Thanks for the question. In this case, cg.G.graph[5,4] is also -1, which represents that there exists an undirected edge between 4 and 5. I agree with you that this is not as intuitive as the common adjacency graph. That design is mainly for consistency with more complex graphical representations, e.g., PAGs.

image

priamai commented 11 months ago

What about we could let the user decide the meaning of the labels and pass it as a dictionary?
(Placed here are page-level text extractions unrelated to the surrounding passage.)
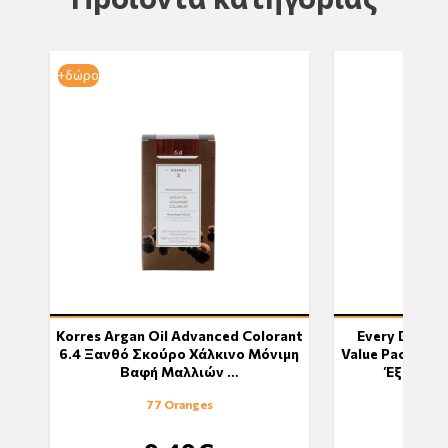
+δώρο
Korres Argan Oil Advanced Colorant
Every Day Hy
6.4 Ξανθό Σκούρο Χάλκινο Μόνιμη
Value Pack Πολ
Βαφή Μαλλιών …
Έξτρα Α
77 Oranges
20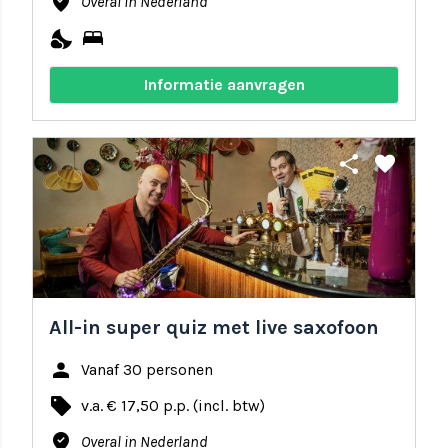
where_to_vote
Overal in Nederland
nights_stay
bed
Informatie aanvragen
share
favorite
All-in super quiz met live saxofoon
person
Vanaf 30 personen
local_offer
v.a. € 17,50 p.p. (incl. btw)
where_to_vote
Overal in Nederland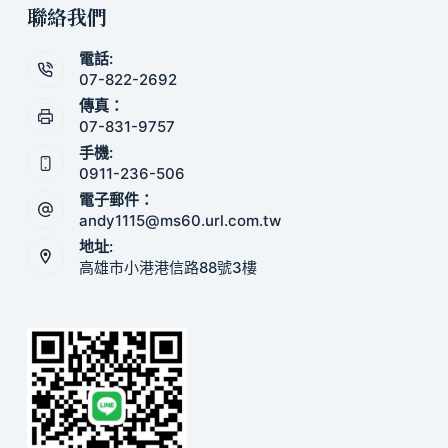
聯絡我們
電話:
07-822-2692
傳真：
07-831-9757
手機:
0911-236-506
電子郵件：
andy1115@ms60.url.com.tw
地址:
高雄市小港港信路88號3樓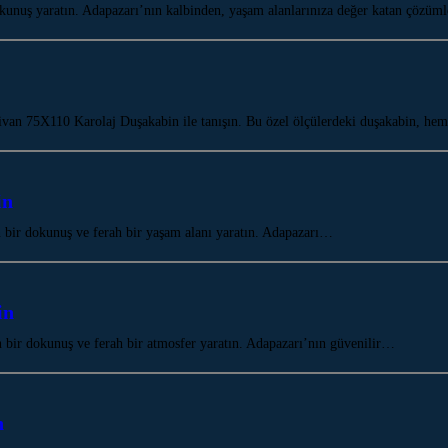
unuş yaratın. Adapazarı’nın kalbinden, yaşam alanlarınıza değer katan çözü
ivan 75X110 Karolaj Duşakabin ile tanışın. Bu özel ölçülerdeki duşakabin, he
in
ir dokunuş ve ferah bir yaşam alanı yaratın. Adapazarı…
in
ir dokunuş ve ferah bir atmosfer yaratın. Adapazarı’nın güvenilir…
n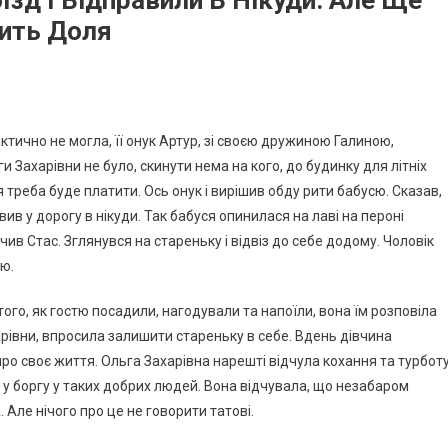
оїзд І Відправили В Нікуди. Але Ще
тить Доля
ктично не могла, її онук Артур, зі своєю дружиною Галиною,
и Захарівни не було, скинути нема на кого, до будинку для літніх
ня треба буде платити. Ось онук і вирішив обду рити бабусю. Сказав,
равив у дорогу в нікуди. Так бабуся опинилася на лаві на пероні
чив Стас. Зглянувся на стареньку і відвіз до себе додому. Чоловік
ою.
того, як гостю посадили, нагодували та напоїли, вона їм розповіла
рівни, впросила залишити стареньку в себе. Вдень дівчина
про своє життя. Ольга Захарівна нарешті відчула кохання та турботу
 у боргу у таких добрих людей. Вона відчувала, що незабаром
 Але нічого про це не говорити татові.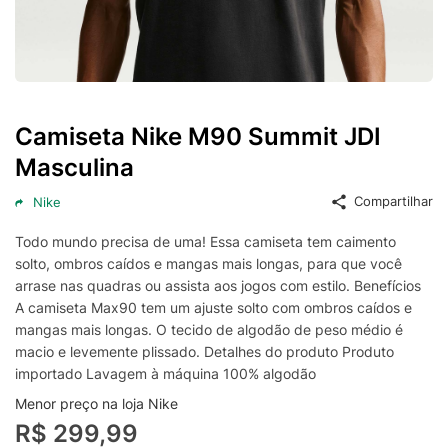
Camiseta Nike M90 Summit JDI
Masculina
Compartilhar
Nike
Todo mundo precisa de uma! Essa camiseta tem caimento
solto, ombros caídos e mangas mais longas, para que você
arrase nas quadras ou assista aos jogos com estilo. Benefícios
A camiseta Max90 tem um ajuste solto com ombros caídos e
mangas mais longas. O tecido de algodão de peso médio é
macio e levemente plissado. Detalhes do produto Produto
importado Lavagem à máquina 100% algodão
Menor preço na loja Nike
R$ 299,99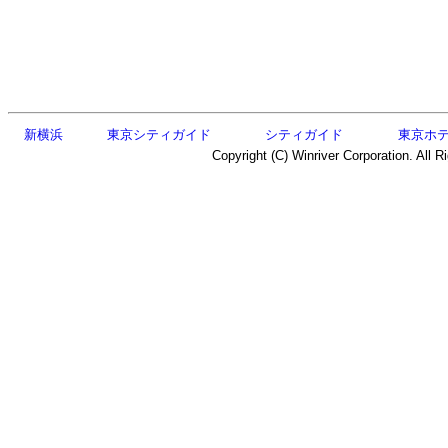
新横浜
東京シティガイド
シティガイド
東京ホ
Copyright (C) Winriver Corporation. All R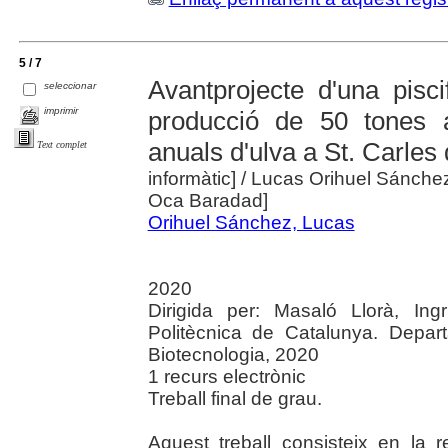
5 / 7
Avantprojecte d'una pisc
seleccionar
imprimir
producció de 50 tones 
anuals d'ulva a St. Carles
Text complet
informàtic]
/ Lucas Orihuel Sánchez ;
Oca Baradad]
Orihuel Sánchez, Lucas
2020
Dirigida per: Masaló Llorà, Ing
Politècnica de Catalunya. Depart
Biotecnologia, 2020
1 recurs electrònic
Treball final de grau.
Aquest treball consisteix en la 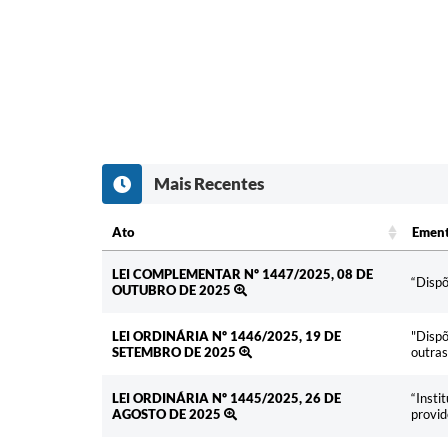
Mais Recentes
Ato
Emen
Ato
Emen
LEI COMPLEMENTAR Nº 1447/2025, 08 DE
“Dispõ
OUTUBRO DE 2025
LEI ORDINÁRIA Nº 1446/2025, 19 DE
"Dispõ
SETEMBRO DE 2025
outras
LEI ORDINÁRIA Nº 1445/2025, 26 DE
“Insti
AGOSTO DE 2025
provid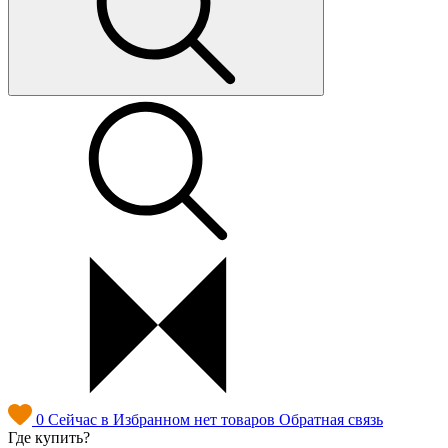
0
Сейчас в Избранном нет товаров
Обратная связь
Где купить?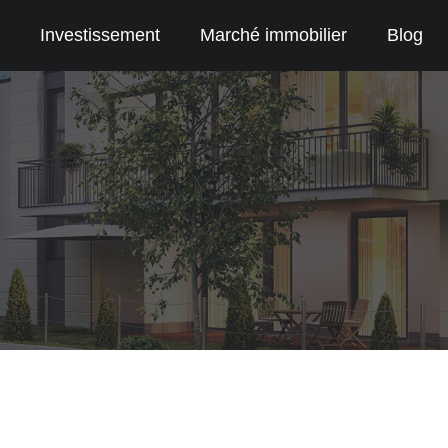
Investissement
Marché immobilier
Blog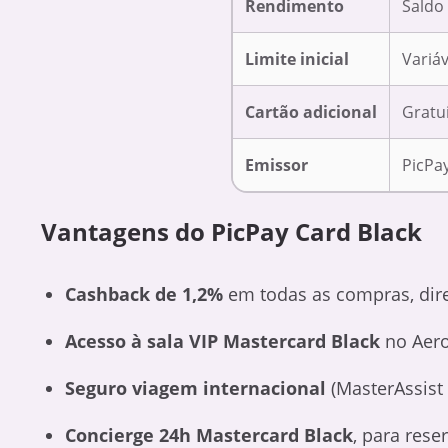
Rendimento
Saldo
Limite inicial
Variáv
Cartão adicional
Gratu
Emissor
PicPay
Vantagens do PicPay Card Black
Cashback de 1,2%
em todas as compras, dire
Acesso à sala VIP Mastercard Black
no Aero
Seguro viagem internacional
(MasterAssist 
Concierge 24h Mastercard Black
, para rese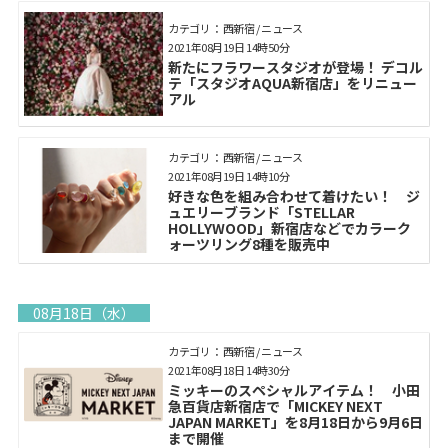
カテゴリ： 西新宿 / ニュース
2021年08月19日 14時50分
新たにフラワースタジオが登場！ デコル
テ「スタジオAQUA新宿店」をリニュー
アル
カテゴリ： 西新宿 / ニュース
2021年08月19日 14時10分
好きな色を組み合わせて着けたい！ ジ
ュエリーブランド「STELLAR
HOLLYWOOD」新宿店などでカラーク
ォーツリング8種を販売中
08月18日（水）
カテゴリ： 西新宿 / ニュース
2021年08月18日 14時30分
ミッキーのスペシャルアイテム！ 小田
急百貨店新宿店で「MICKEY NEXT
JAPAN MARKET」を8月18日から9月6日
まで開催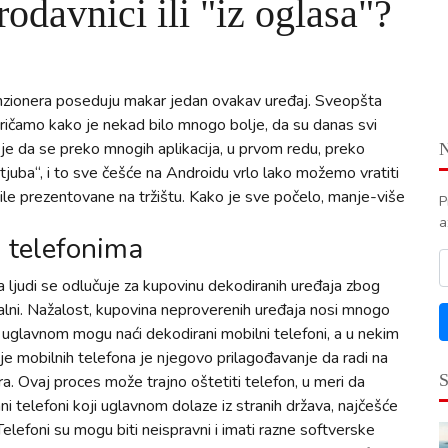
odavnici ili "iz oglasa"?
nzionera poseduju makar jedan ovakav uređaj. Sveopšta
pričamo kako je nekad bilo mnogo bolje, da su danas svi
 je da se preko mnogih aplikacija, u prvom redu, preko
tjuba“, i to sve češće na Androidu vrlo lako možemo vratiti
bile prezentovane na tržištu. Kako je sve počelo, manje-više
P
a
 telefonima
 ljudi se odlučuje za kupovinu dekodiranih uređaja zbog
ginalni. Nažalost, kupovina neproverenih uređaja nosi mnogo
 uglavnom mogu naći dekodirani mobilni telefoni, a u nekim
anje mobilnih telefona je njegovo prilagođavanje da radi na
a. Ovaj proces može trajno oštetiti telefon, u meri da
 telefoni koji uglavnom dolaze iz stranih država, najčešće
 Telefoni su mogu biti neispravni i imati razne softverske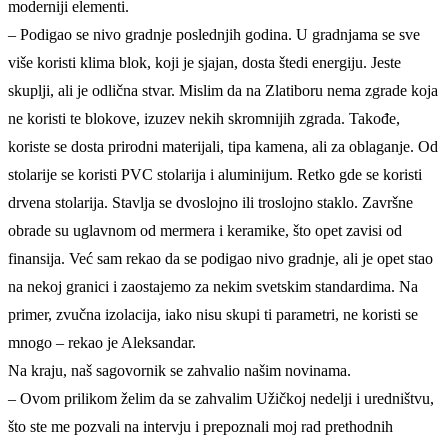
moderniji elementi.
– Podigao se nivo gradnje poslednjih godina. U gradnjama se sve
više koristi klima blok, koji je sjajan, dosta štedi energiju. Jeste
skuplji, ali je odlična stvar. Mislim da na Zlatiboru nema zgrade koja
ne koristi te blokove, izuzev nekih skromnijih zgrada. Takođe,
koriste se dosta prirodni materijali, tipa kamena, ali za oblaganje. Od
stolarije se koristi PVC stolarija i aluminijum. Retko gde se koristi
drvena stolarija. Stavlja se dvoslojno ili troslojno staklo. Završne
obrade su uglavnom od mermera i keramike, što opet zavisi od
finansija. Već sam rekao da se podigao nivo gradnje, ali je opet stao
na nekoj granici i zaostajemo za nekim svetskim standardima. Na
primer, zvučna izolacija, iako nisu skupi ti parametri, ne koristi se
mnogo – rekao je Aleksandar.
Na kraju, naš sagovornik se zahvalio našim novinama.
– Ovom prilikom želim da se zahvalim Užičkoj nedelji i uredništvu,
što ste me pozvali na intervju i prepoznali moj rad prethodnih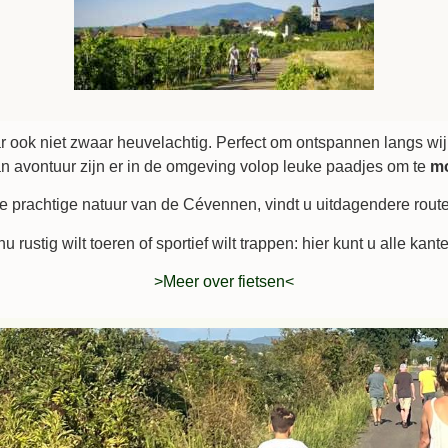
ar ook niet zwaar heuvelachtig. Perfect om ontspannen langs wijn
an avontuur zijn er in de omgeving volop leuke paadjes om te
mo
de prachtige natuur van de Cévennen, vindt u uitdagendere rout
nu rustig wilt toeren of sportief wilt trappen: hier kunt u alle kant
>Meer over fietsen<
This should be a couple of code line changes in the library.

kunwuz commented 11 months ago

Thanks for the suggestion. I'm not fully sure what would be the best reason to incorporate it as a hyper-parameter of the function. It seems that this type of dictionary could also be easily created by users if they have some specific needs for the meaning of endpoints? We will think about it.